Materials provided below:

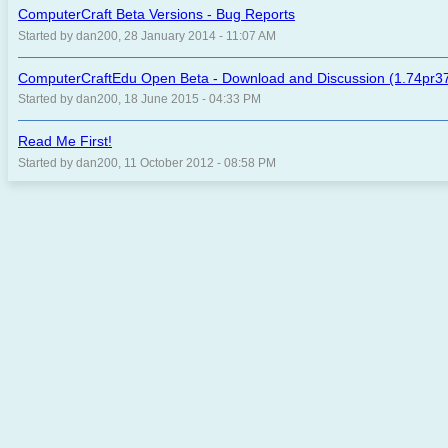
ComputerCraft Beta Versions - Bug Reports
Started by dan200, 28 January 2014 - 11:07 AM
ComputerCraftEdu Open Beta - Download and Discussion (1.74pr37
Started by dan200, 18 June 2015 - 04:33 PM
Read Me First!
Started by dan200, 11 October 2012 - 08:58 PM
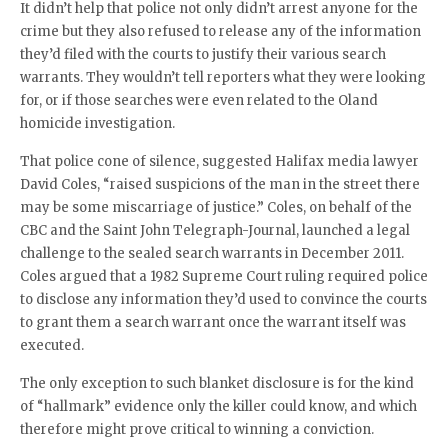
It didn’t help that police not only didn’t arrest anyone for the
crime but they also refused to release any of the information
they’d filed with the courts to justify their various search
warrants. They wouldn’t tell reporters what they were looking
for, or if those searches were even related to the Oland
homicide investigation.
That police cone of silence, suggested Halifax media lawyer
David Coles, “raised suspicions of the man in the street there
may be some miscarriage of justice.” Coles, on behalf of the
CBC and the Saint John Telegraph-Journal, launched a legal
challenge to the sealed search warrants in December 2011.
Coles argued that a 1982 Supreme Court ruling required police
to disclose any information they’d used to convince the courts
to grant them a search warrant once the warrant itself was
executed.
The only exception to such blanket disclosure is for the kind
of “hallmark” evidence only the killer could know, and which
therefore might prove critical to winning a conviction.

End of Materials provided.

Task instructions: Every line above is to be reproduced verbatim, and the pictures are to be omitted.

Solution to this task:
ComputerCraft Beta Versions - Bug Reports
Started by dan200, 28 January 2014 - 11:07 AM
ComputerCraftEdu Open Beta - Download and Discussion (1.74pr37
Started by dan200, 18 June 2015 - 04:33 PM
Read Me First!
Started by dan200, 11 October 2012 - 08:58 PM
It didn’t help that police not only didn’t arrest anyone for the
crime but they also refused to release any of the information
they’d filed with the courts to justify their various search
warrants. They wouldn’t tell reporters what they were looking
for, or if those searches were even related to the Oland
homicide investigation.
That police cone of silence, suggested Halifax media lawyer
David Coles, “raised suspicions of the man in the street there
may be some miscarriage of justice.” Coles, on behalf of the
CBC and the Saint John Telegraph-Journal, launched a legal
challenge to the sealed search warrants in December 2011.
Coles argued that a 1982 Supreme Court ruling required police
to disclose any information they’d used to convince the courts
to grant them a search warrant once the warrant itself was
executed.
The only exception to such blanket disclosure is for the kind
of “hallmark” evidence only the killer could know, and which
therefore might prove critical to winning a conviction.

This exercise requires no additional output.